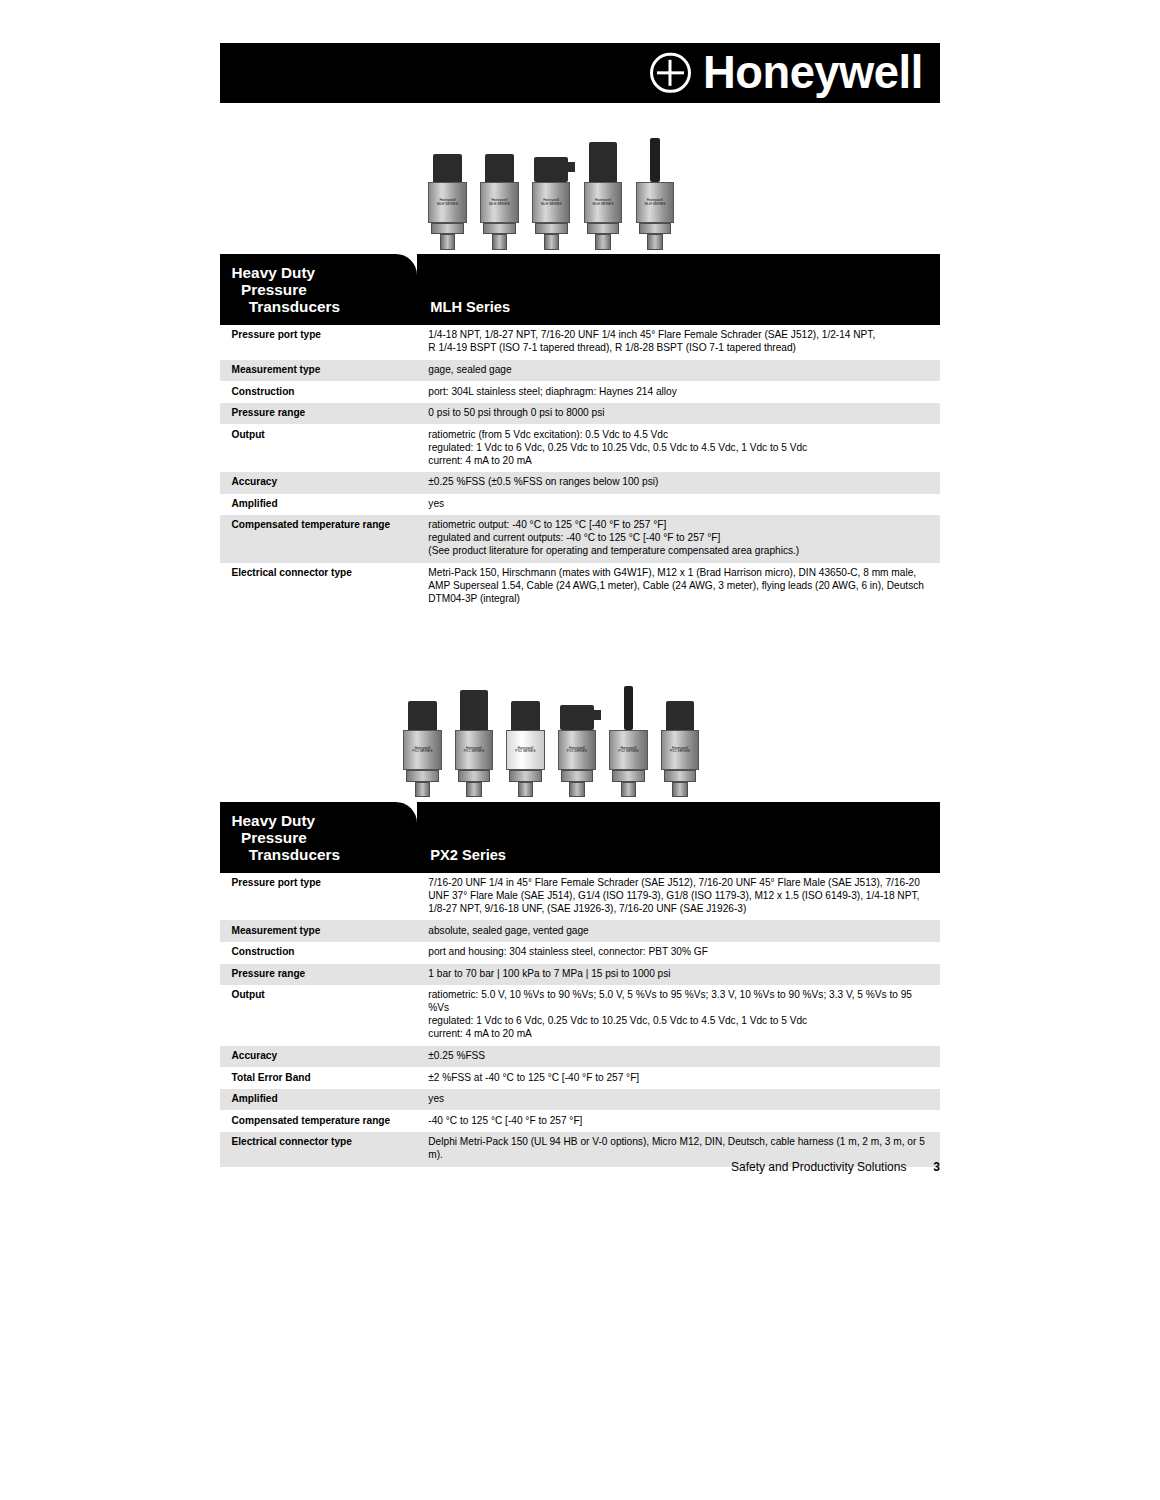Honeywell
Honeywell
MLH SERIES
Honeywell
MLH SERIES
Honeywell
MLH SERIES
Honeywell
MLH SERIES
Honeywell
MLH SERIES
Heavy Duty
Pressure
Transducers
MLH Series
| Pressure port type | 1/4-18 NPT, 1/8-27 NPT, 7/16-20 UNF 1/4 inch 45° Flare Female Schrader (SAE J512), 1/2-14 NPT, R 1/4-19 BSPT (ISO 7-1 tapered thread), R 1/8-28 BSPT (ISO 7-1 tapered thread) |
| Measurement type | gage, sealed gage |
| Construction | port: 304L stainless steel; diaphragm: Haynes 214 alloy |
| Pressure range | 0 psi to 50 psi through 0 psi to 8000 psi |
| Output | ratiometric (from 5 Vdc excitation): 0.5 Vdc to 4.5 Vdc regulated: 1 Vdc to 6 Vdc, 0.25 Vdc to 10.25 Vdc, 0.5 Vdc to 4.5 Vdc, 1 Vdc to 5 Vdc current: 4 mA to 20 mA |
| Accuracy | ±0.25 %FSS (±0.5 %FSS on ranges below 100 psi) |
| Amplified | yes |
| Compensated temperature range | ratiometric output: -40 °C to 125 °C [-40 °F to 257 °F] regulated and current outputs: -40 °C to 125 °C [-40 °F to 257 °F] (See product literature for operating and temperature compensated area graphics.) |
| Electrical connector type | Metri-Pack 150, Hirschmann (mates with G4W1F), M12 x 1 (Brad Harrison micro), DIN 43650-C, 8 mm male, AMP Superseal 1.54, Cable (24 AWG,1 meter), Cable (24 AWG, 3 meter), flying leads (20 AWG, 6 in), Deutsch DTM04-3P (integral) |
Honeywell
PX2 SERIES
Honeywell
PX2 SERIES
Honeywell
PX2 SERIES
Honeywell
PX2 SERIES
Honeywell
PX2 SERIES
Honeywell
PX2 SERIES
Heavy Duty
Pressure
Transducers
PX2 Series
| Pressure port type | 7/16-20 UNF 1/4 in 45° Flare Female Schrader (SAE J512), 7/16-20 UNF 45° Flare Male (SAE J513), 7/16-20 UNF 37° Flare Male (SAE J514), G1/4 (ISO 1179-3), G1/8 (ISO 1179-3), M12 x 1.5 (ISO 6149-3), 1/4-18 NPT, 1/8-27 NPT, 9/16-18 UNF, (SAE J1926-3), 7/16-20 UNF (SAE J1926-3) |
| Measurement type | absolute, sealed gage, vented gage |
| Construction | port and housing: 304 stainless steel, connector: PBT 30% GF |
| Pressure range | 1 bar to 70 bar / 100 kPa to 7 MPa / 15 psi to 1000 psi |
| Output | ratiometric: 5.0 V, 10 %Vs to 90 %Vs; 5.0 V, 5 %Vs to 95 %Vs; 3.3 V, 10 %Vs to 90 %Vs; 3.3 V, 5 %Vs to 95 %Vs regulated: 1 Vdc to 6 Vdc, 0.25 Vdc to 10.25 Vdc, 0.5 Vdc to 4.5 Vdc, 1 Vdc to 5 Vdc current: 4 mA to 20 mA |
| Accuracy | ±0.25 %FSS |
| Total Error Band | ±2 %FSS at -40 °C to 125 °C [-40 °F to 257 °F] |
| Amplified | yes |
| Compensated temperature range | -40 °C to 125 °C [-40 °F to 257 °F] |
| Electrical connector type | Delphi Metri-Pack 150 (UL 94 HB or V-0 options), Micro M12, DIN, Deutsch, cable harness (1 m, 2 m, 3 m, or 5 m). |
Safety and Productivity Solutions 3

■ ■ ■ ■ ■

What belongs in the answer is each line of the data that has the word "Female".

* Output for this exercise
| Pressure port type | 1/4-18 NPT, 1/8-27 NPT, 7/16-20 UNF 1/4 inch 45° Flare Female Schrader (SAE J512), 1/2-14 NPT, R 1/4-19 BSPT (ISO 7-1 tapered thread), R 1/8-28 BSPT (ISO 7-1 tapered thread) |
| Pressure port type | 7/16-20 UNF 1/4 in 45° Flare Female Schrader (SAE J512), 7/16-20 UNF 45° Flare Male (SAE J513), 7/16-20 UNF 37° Flare Male (SAE J514), G1/4 (ISO 1179-3), G1/8 (ISO 1179-3), M12 x 1.5 (ISO 6149-3), 1/4-18 NPT, 1/8-27 NPT, 9/16-18 UNF, (SAE J1926-3), 7/16-20 UNF (SAE J1926-3) |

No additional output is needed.